Saved entries
----

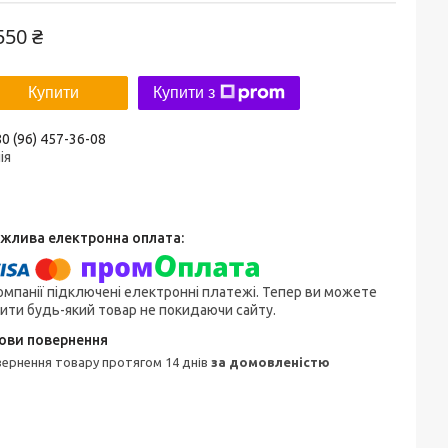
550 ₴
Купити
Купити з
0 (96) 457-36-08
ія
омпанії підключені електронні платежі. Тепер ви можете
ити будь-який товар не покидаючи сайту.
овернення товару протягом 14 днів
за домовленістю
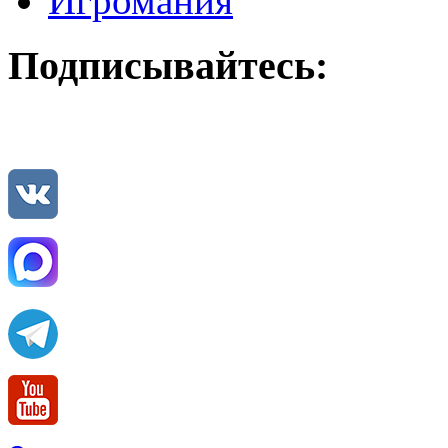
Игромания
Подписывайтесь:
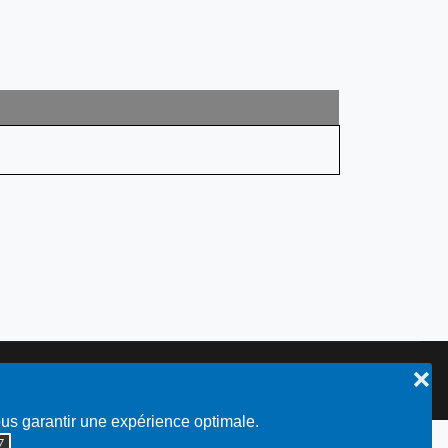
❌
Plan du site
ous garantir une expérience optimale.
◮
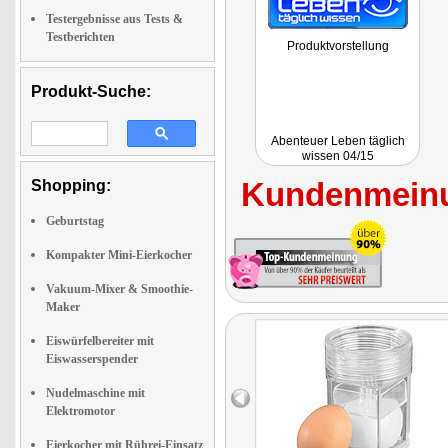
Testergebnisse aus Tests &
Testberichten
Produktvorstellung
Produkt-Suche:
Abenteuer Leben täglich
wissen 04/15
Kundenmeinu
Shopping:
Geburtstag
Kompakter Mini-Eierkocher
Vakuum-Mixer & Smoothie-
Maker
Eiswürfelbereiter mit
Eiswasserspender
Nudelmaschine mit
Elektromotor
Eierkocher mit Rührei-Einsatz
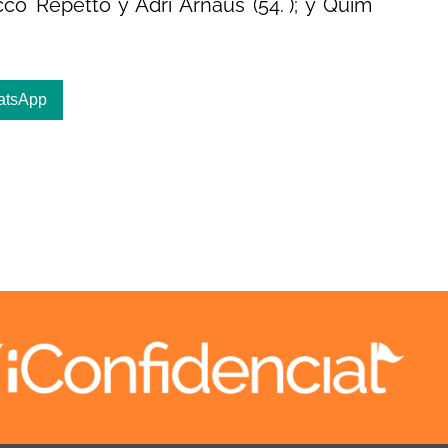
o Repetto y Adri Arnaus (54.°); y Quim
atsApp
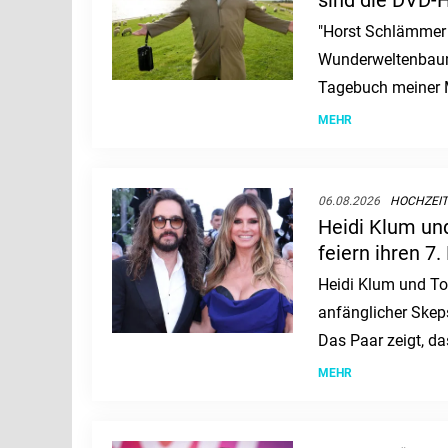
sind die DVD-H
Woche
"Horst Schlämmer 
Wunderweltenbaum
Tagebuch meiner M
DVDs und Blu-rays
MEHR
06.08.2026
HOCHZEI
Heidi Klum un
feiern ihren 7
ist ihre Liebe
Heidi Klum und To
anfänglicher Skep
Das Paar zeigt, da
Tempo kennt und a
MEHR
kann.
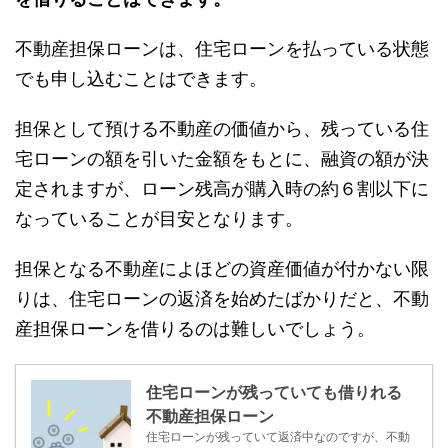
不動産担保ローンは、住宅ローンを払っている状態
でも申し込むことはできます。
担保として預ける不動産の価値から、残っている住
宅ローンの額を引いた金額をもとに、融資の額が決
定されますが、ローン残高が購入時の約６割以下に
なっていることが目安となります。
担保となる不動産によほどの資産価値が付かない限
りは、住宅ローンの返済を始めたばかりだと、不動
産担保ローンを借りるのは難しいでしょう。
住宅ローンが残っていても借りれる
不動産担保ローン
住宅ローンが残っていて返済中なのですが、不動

----

EXERCISE
Please duplicate all of the lines above exactly, leaving the pictures out of your answer.

RESPONSE
550 ₴
Купити
Купити з
0 (96) 457-36-08
ія
омпанії підключені електронні платежі. Тепер ви можете
ити будь-який товар не покидаючи сайту.
овернення товару протягом 14 днів
за домовленістю
Игромания
Подписывайтесь:
❌
Plan du site
ous garantir une expérience optimale.
◮
Testergebnisse aus Tests &
Testberichten
Produktvorstellung
Produkt-Suche:
Abenteuer Leben täglich
wissen 04/15
Kundenmeinu
Shopping:
Geburtstag
Kompakter Mini-Eierkocher
Vakuum-Mixer & Smoothie-
Maker
Eiswürfelbereiter mit
Eiswasserspender
Nudelmaschine mit
Elektromotor
Eierkocher mit Rührei-Einsatz
o Repetto y Adri Arnaus (54.°); y Quim
atsApp
sind die DVD-H
Woche
"Horst Schlämmer 
Wunderweltenbaum
Tagebuch meiner M
DVDs und Blu-rays
MEHR
06.08.2026
HOCHZEI
Heidi Klum un
feiern ihren 7
ist ihre Liebe
Heidi Klum und To
anfänglicher Skep
Das Paar zeigt, da
Tempo kennt und a
MEHR
kann.
不動産担保ローンは、住宅ローンを払っている状態
でも申し込むことはできます。
担保として預ける不動産の価値から、残っている住
宅ローンの額を引いた金額をもとに、融資の額が決
定されますが、ローン残高が購入時の約６割以下に
なっていることが目安となります。
担保となる不動産によほどの資産価値が付かない限
りは、住宅ローンの返済を始めたばかりだと、不動
産担保ローンを借りるのは難しいでしょう。
住宅ローンが残っていても借りれる
不動産担保ローン
住宅ローンが残っていて返済中なのですが、不動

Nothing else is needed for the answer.